Unter der Woche wurden die entscheidenden Szenen auf dem Hinterhof nachgespielt. Da, wo jetzt Garagen stehen, war noch freies Feld. Die Toreinfahrt und die Kellertür waren die beiden (höchst ungleichen) Tore. „Es kam das erste Nachbarkind hinzu, da spielte man eins gegen eins, dann kam der nächste, und wir hatten einen Torwart, bis schließlich acht gegen acht zusammen waren“, erinnert er sich noch gern. Und an besonderen Tagen bastelte das Tapeziergeschäft aus dem Wohnblock auf den Rückseiten der ausrangierten Tapetenbahnen kleine Plakate für die Knirpse, Schalke gegen BVB natürlich. „Natürlich übernahm ich die Rolle meines Idols, Stan Libuda.

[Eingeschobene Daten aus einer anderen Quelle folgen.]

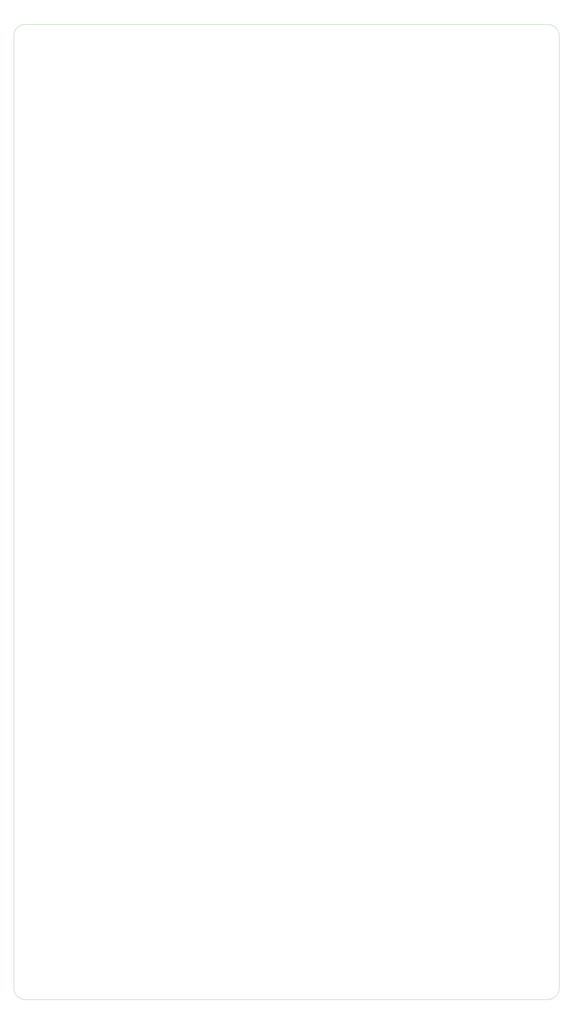
<source format=gbr>
%TF.GenerationSoftware,KiCad,Pcbnew,(6.0.11)*%
%TF.CreationDate,2024-10-28T17:35:11-05:00*%
%TF.ProjectId,backplane.20-slot,6261636b-706c-4616-9e65-2e32302d736c,V1.0*%
%TF.SameCoordinates,Original*%
%TF.FileFunction,Profile,NP*%
%FSLAX46Y46*%
G04 Gerber Fmt 4.6, Leading zero omitted, Abs format (unit mm)*
G04 Created by KiCad (PCBNEW (6.0.11)) date 2024-10-28 17:35:11*
%MOMM*%
%LPD*%
G01*
G04 APERTURE LIST*
%TA.AperFunction,Profile*%
%ADD10C,0.050000*%
%TD*%
G04 APERTURE END LIST*
D10*
X60969000Y-439586400D02*
X285969000Y-439586400D01*
X290969000Y-434586400D02*
X290969000Y-24586400D01*
X285969000Y-19586400D02*
X60969000Y-19586400D01*
X55969000Y-24586400D02*
X55969000Y-434586400D01*
X285969000Y-439586400D02*
G75*
G03*
X290969000Y-434586400I0J5000000D01*
G01*
X290969000Y-24586400D02*
G75*
G03*
X285969000Y-19586400I-5000000J0D01*
G01*
X55969000Y-434586400D02*
G75*
G03*
X60969000Y-439586400I5000000J0D01*
G01*
X60969000Y-19586400D02*
G75*
G03*
X55969000Y-24586400I0J-5000000D01*
G01*
M02*

</source>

BVB-Spieler wollte keiner freiwillig sein“, lacht Menze.

Alle oder keiner

Eines Tages stand ein feiner Herr im Anzug auf dem Hinterhof, Schalkes Jugendleiter Bugajewski. Er zeigte auf drei der Hobbykicker und sagte: „Du, du – und du, ihr kommt mit in den Verein.“ Doch da hatte er die Rechnung ohne den Teamgeist gemacht. „Entweder alle 16 oder keiner“, lautete das Motto. Und schon musste in Schalke eine zweite Knabenmannschaft aufgemacht werden. Am 23. September 1964 war es.

Die Spiele der Idole wurden weiterhin für lau geschaut. Die Knaben hatten sich für die Stadionmauer ein Brett besorgt, aus der benachbarten Metzgerei gab es zwei Fleischerhaken, und wenn alle Zuschauer auf ihren Plätzen waren, wurde die Mauer geentert und der freie Blick aufs Spielfeld war gesichert. Die Ordner mit den Hunden waren Bekannte und drückten beide Augen zu.

Blinde Schaufenster zeugen von besseren Zeiten

Wenn Bodo Menze heute noch mal durch sein Viertel streift, werden die Erinnerungen wach: „Hier, da war unsere Disco“, zeigte er auf einen Hauseingang, wo heute ein russisches Touristik-Center logiert. Ansonsten ist das Viertel mächtig heruntergekommen, viele blinde Schaufenster zeugen von besseren Zeiten. Nur die Fankneipe „Auf Schalke“ mit der auffälligen Fassade sorgt für Leben. „Sie ist ein kleiner Rettungsanker“, hofft Menze.

Seine elterliche Wohnung im Haus Nummer 133 ist längst wieder vermietet. Willi Rusack und seine Lebensgefährtin Waltraud Freitag haben daraus ein blau-weißes Museum gemacht mit allerlei Erinnerungsstücken. Das war zwar keine Bedingung beim Einzug, „aber das hat sich so ergeben, alles war gleich in der richtigen Spur“, lacht der frühere Bewohner. Bodo Menze ist lange treu geblieben, erst 2000 zog er weg aus seinem Viertel. „Die Zeit war überreif“, meint er heute. Wo findet man auch etwas Adäquates? Nun, so viel sei verraten: An seinem neuen Domizil bleibt ihm die freie Einsicht in die Schalker Arena verwehrt. Man kann nicht alles haben.